Please provide the entire URL of the model you are using?
https://github.com/tensorflow/models/tree/master/research/object_detection

Describe the current behavior
ssdlite_mobilenet_v3 quantization-aware training results in the following error. After starting the training, tf.train.saver seems to cause an error.

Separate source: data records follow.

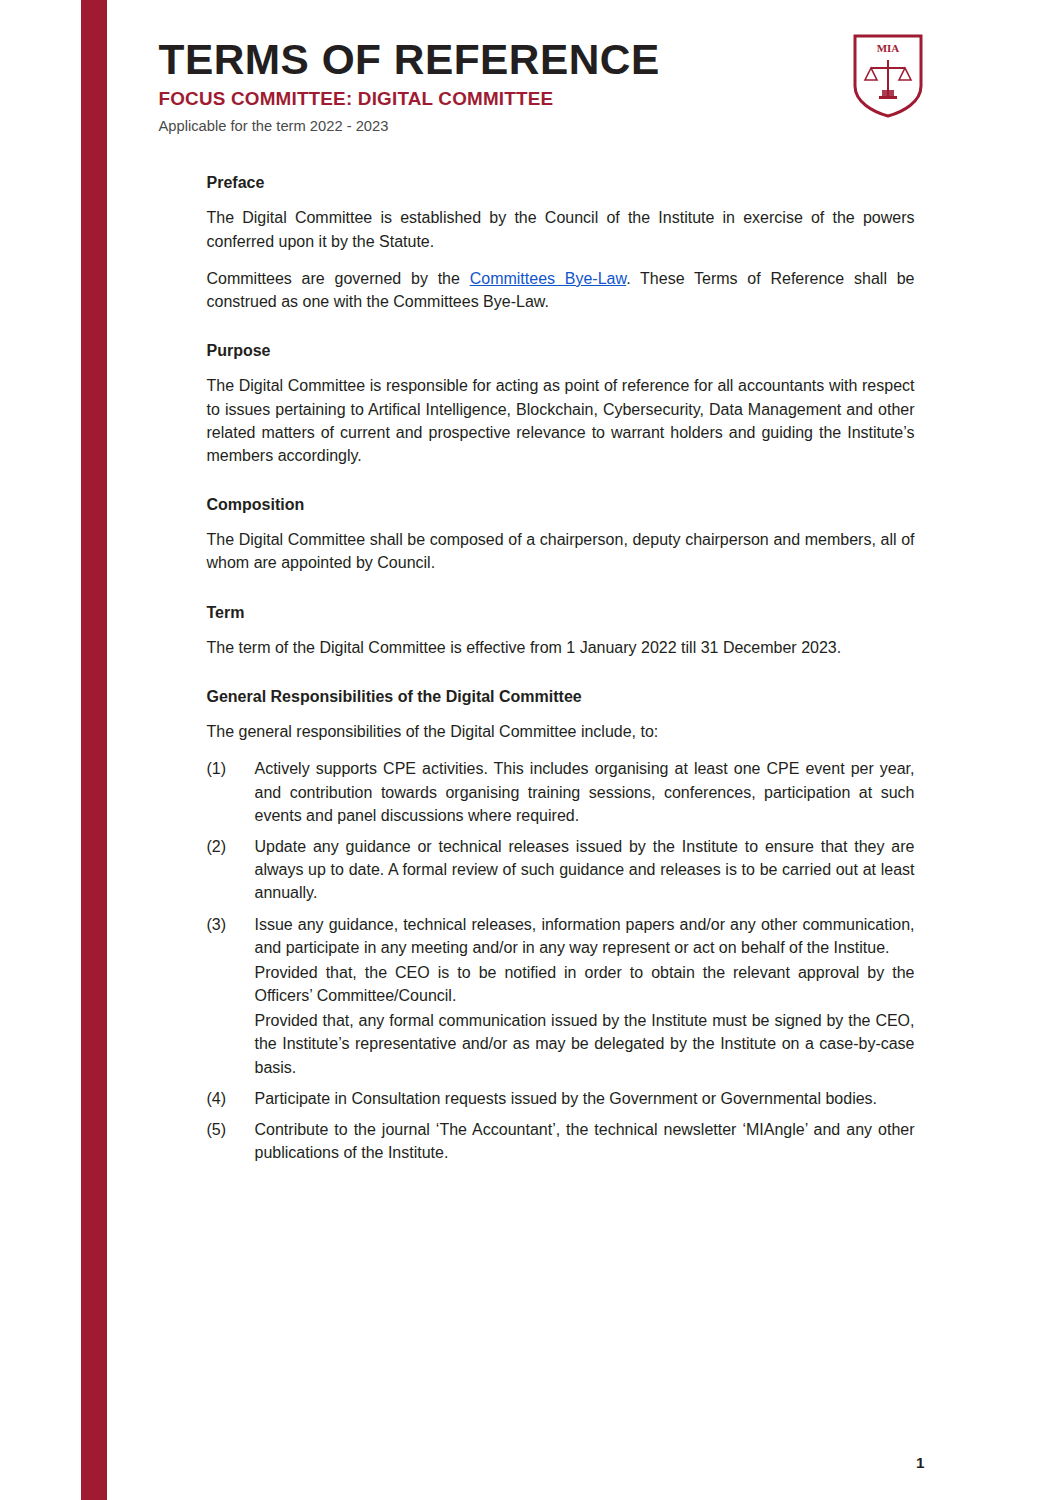MIA
Terms of Reference
Focus Committee: Digital Committee
Applicable for the term 2022 - 2023
Preface
The Digital Committee is established by the Council of the Institute in exercise of the powers conferred upon it by the Statute.
Committees are governed by the Committees Bye-Law. These Terms of Reference shall be construed as one with the Committees Bye-Law.
Purpose
The Digital Committee is responsible for acting as point of reference for all accountants with respect to issues pertaining to Artifical Intelligence, Blockchain, Cybersecurity, Data Management and other related matters of current and prospective relevance to warrant holders and guiding the Institute’s members accordingly.
Composition
The Digital Committee shall be composed of a chairperson, deputy chairperson and members, all of whom are appointed by Council.
Term
The term of the Digital Committee is effective from 1 January 2022 till 31 December 2023.
General Responsibilities of the Digital Committee
The general responsibilities of the Digital Committee include, to:
(1)
Actively supports CPE activities. This includes organising at least one CPE event per year, and contribution towards organising training sessions, conferences, participation at such events and panel discussions where required.
(2)
Update any guidance or technical releases issued by the Institute to ensure that they are always up to date. A formal review of such guidance and releases is to be carried out at least annually.
(3)
Issue any guidance, technical releases, information papers and/or any other communication, and participate in any meeting and/or in any way represent or act on behalf of the Institue.
Provided that, the CEO is to be notified in order to obtain the relevant approval by the Officers’ Committee/Council.
Provided that, any formal communication issued by the Institute must be signed by the CEO, the Institute’s representative and/or as may be delegated by the Institute on a case-by-case basis.
(4)
Participate in Consultation requests issued by the Government or Governmental bodies.
(5)
Contribute to the journal ‘The Accountant’, the technical newsletter ‘MIAngle’ and any other publications of the Institute.
1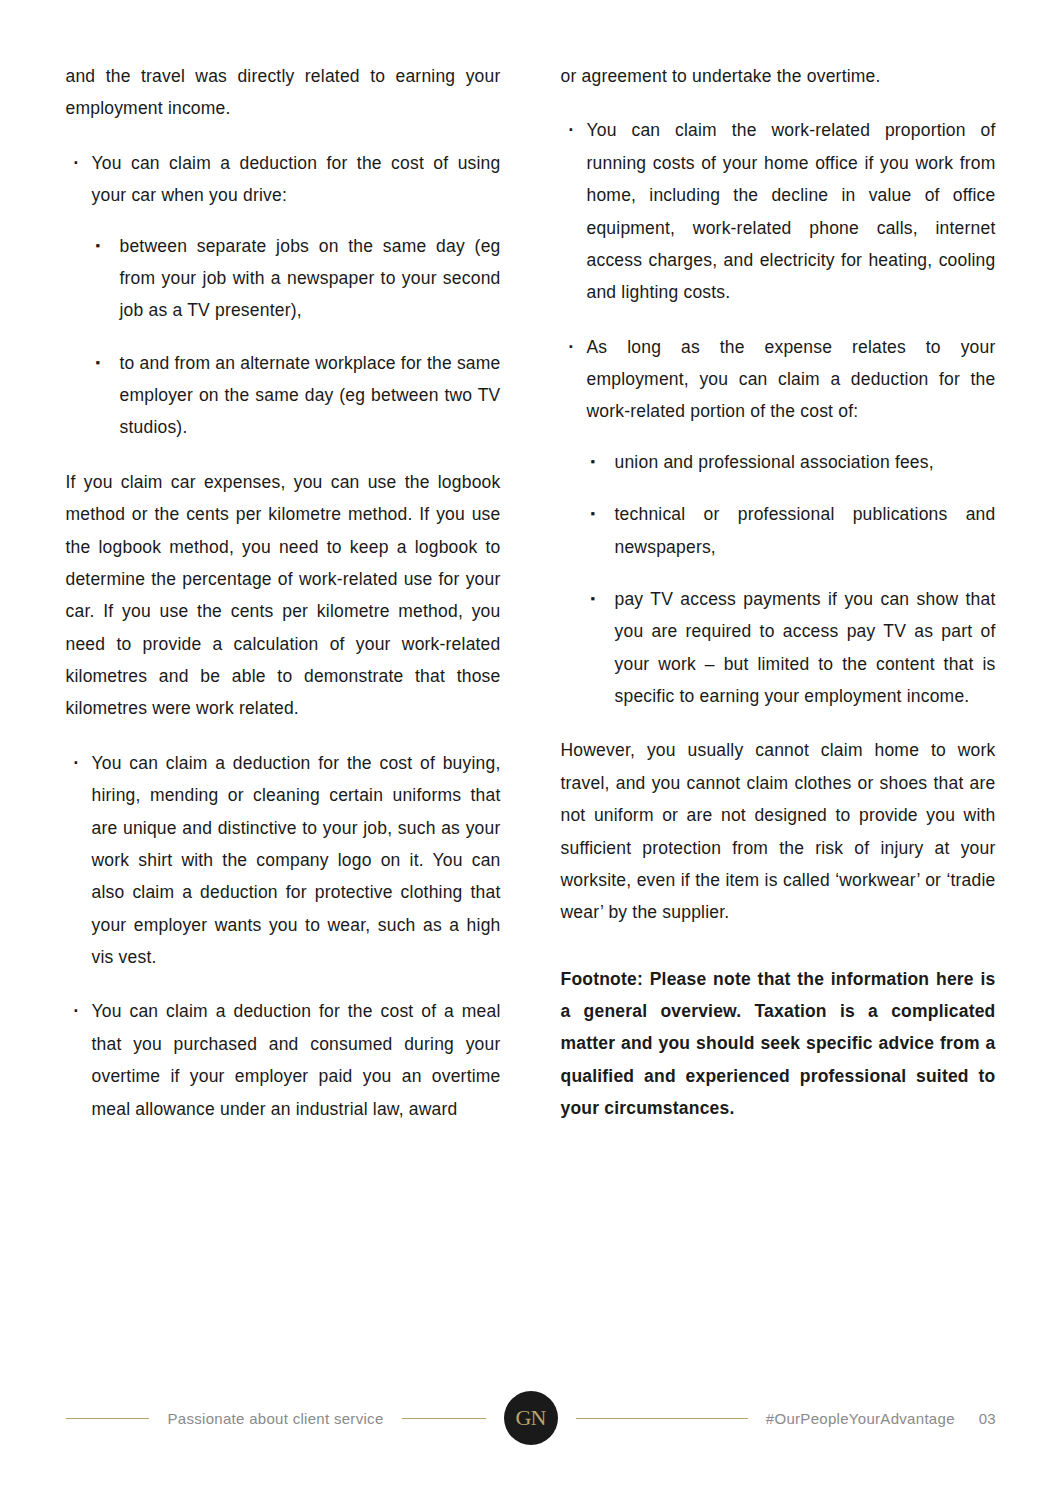and the travel was directly related to earning your employment income.
You can claim a deduction for the cost of using your car when you drive:
between separate jobs on the same day (eg from your job with a newspaper to your second job as a TV presenter),
to and from an alternate workplace for the same employer on the same day (eg between two TV studios).
If you claim car expenses, you can use the logbook method or the cents per kilometre method. If you use the logbook method, you need to keep a logbook to determine the percentage of work-related use for your car. If you use the cents per kilometre method, you need to provide a calculation of your work-related kilometres and be able to demonstrate that those kilometres were work related.
You can claim a deduction for the cost of buying, hiring, mending or cleaning certain uniforms that are unique and distinctive to your job, such as your work shirt with the company logo on it. You can also claim a deduction for protective clothing that your employer wants you to wear, such as a high vis vest.
You can claim a deduction for the cost of a meal that you purchased and consumed during your overtime if your employer paid you an overtime meal allowance under an industrial law, award
or agreement to undertake the overtime.
You can claim the work-related proportion of running costs of your home office if you work from home, including the decline in value of office equipment, work-related phone calls, internet access charges, and electricity for heating, cooling and lighting costs.
As long as the expense relates to your employment, you can claim a deduction for the work-related portion of the cost of:
union and professional association fees,
technical or professional publications and newspapers,
pay TV access payments if you can show that you are required to access pay TV as part of your work – but limited to the content that is specific to earning your employment income.
However, you usually cannot claim home to work travel, and you cannot claim clothes or shoes that are not uniform or are not designed to provide you with sufficient protection from the risk of injury at your worksite, even if the item is called ‘workwear’ or ‘tradie wear’ by the supplier.
Footnote: Please note that the information here is a general overview. Taxation is a complicated matter and you should seek specific advice from a qualified and experienced professional suited to your circumstances.
Passionate about client service
GN
#OurPeopleYourAdvantage
03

$ python ./object_detection/model_main.py \
    --alsologtostderr \
    --pipeline_config_path=${DATA_DIR}/ssdlite_mobilenet_v3_large_320x320_pet_quant.config \
    --num_train_steps=500000 \
    --sample_1_of_n_eval_examples=1 \
    --model_dir=${DATA_DIR}/train_ssdlite_mobilenet_v3_large_320x320_pet_quant

... start training ...

W tensorflow/core/framework/op_kernel.cc:1651] OP_REQUIRES failed at save_restore_v2_ops.cc:184 : Not found: Key FeatureExtractor/MobilenetV3/Conv/conv_quant/max not found in checkpoint
Traceback (most recent call last):
  File "/tensorflow-1.15.0/python3.6/tensorflow_core/python/client/session.py", line 1365, in _do_call
    return fn(*args)
  File "/tensorflow-1.15.0/python3.6/tensorflow_core/python/client/session.py", line 1350, in _run_fn
    target_list, run_metadata)
  File "/tensorflow-1.15.0/python3.6/tensorflow_core/python/client/session.py", line 1443, in _call_tf_sessionrun
    run_metadata)
tensorflow.python.framework.errors_impl.NotFoundError: 2 root error(s) found.
  (0) Not found: Key FeatureExtractor/MobilenetV3/Conv/conv_quant/max not found in checkpoint
	 [[{{node save/RestoreV2}}]]
  (1) Not found: Key FeatureExtractor/MobilenetV3/Conv/conv_quant/max not found in checkpoint
	 [[{{node save/RestoreV2}}]]
	 [[save/RestoreV2/_301]]
0 successful operations.
0 derived errors ignored.

During handling of the above exception, another exception occurred:
............

I have code that reproduces the error on google colaboratory.

Complete quantization-aware training of mobilenet v3 of image classification model and deeplab model succeeds. Only the object detection model fails.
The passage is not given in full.